Why Atlanta could face startup hub growing pains


Atlanta has emerged as a budding startup hub with a list of newly minted unicorns and growing venture capital interest in recent years. The city’s allure has even attracted the likes of home rental giant Airbnb, which recently decided to locate its East Coast engineering hub there.

Over the past five years or so, the city has burst onto the venture capital scene in part due to its warmer climate, diverse talent pool and lower taxes, attracting venture capitalists and startup founders alike. While these entrepreneurs have no desire to compete with Silicon Valley and other major startup hubs, they have to grapple with other challenges like retaining talent and sourcing bigger funding checks.

“Talent wars will heat up as more VC money flows into Atlanta,” said Jeff Diana, chief people officer at meeting scheduling startup Calendly.

Atlanta is home to several unicorns, including fintech startup Greenlight; Rubicon, a sustainable waste and recycling company; and virtual currency startup Zeevex. Calendly and sales engagement platform developer SalesLoft joined the club in January.

The city offers a strong pipeline of talent from Georgia Tech and other area universities at comparatively lower salaries. These served as strong value propositions to locate Calendly’s headquarters in Atlanta back in 2013, Diana said.

The company will continue to hire a majority of employees locally due to the success they’ve had regarding the quality and cost of talent, as well as how these employees fit with their company culture. Atlanta’s wealth of engineering talent also played a major factor in Airbnb’s decision to place a hub there.

But attracting those potential new employees and retaining them will also become increasingly difficult, as talent “will have more opportunities with top companies within and outside our market,” said Brad Smith, co-founder and CEO of Atlanta-based Sonar, a customer relationship management software startup.

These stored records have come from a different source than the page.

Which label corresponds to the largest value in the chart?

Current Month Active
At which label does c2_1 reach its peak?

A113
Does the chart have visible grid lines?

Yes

Four years ago, venture capital funds flowing into Atlanta-based startups had barely cracked $850 million, according to PitchBook data. Total investments in 2020 were nearly $1.8 billion, and the momentum has continued this year with several big deals in the books already.

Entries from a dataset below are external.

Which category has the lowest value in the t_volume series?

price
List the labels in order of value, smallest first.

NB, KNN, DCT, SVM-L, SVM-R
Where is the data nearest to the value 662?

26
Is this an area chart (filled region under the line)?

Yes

Last August, SoftBank-backed Kabbage marked one of the largest exits for a VC-backed company in Atlanta. And American Express acquired the small-business lender for as much as $850 million, Bloomberg reported.

But startups in the area are hungry for bigger checks and follow-on funding opportunities.

“Atlanta-based companies that have potential to be global market leaders still have difficulty sourcing big checks from local investors,” said Mark Buffington, co-founder and managing partner at Panoramic Ventures, one of the latest venture capital firms to call Atlanta home.

Formed through a partnership between investor Paul Judge and Buffington’s BIP Capital, Panoramic recently launched and announced plans to raise a $300 million fund.

The vehicle plans to back what it calls “overlooked geographies” across the Southeast and Midwest, with a focus on startups founded by underrepresented entrepreneurs, professors, and graduate and undergraduate students.

Buffington said that investors can help Atlanta drive innovation and growth in the future by launching funds focused on writing checks for more than $50 million, as well as reinvesting their gains.

“Atlanta entrepreneurs are driving bigger and bigger exits, so as long as they reinvest in the next generation of Atlanta startups, the ecosystem should continue to grow,” he said.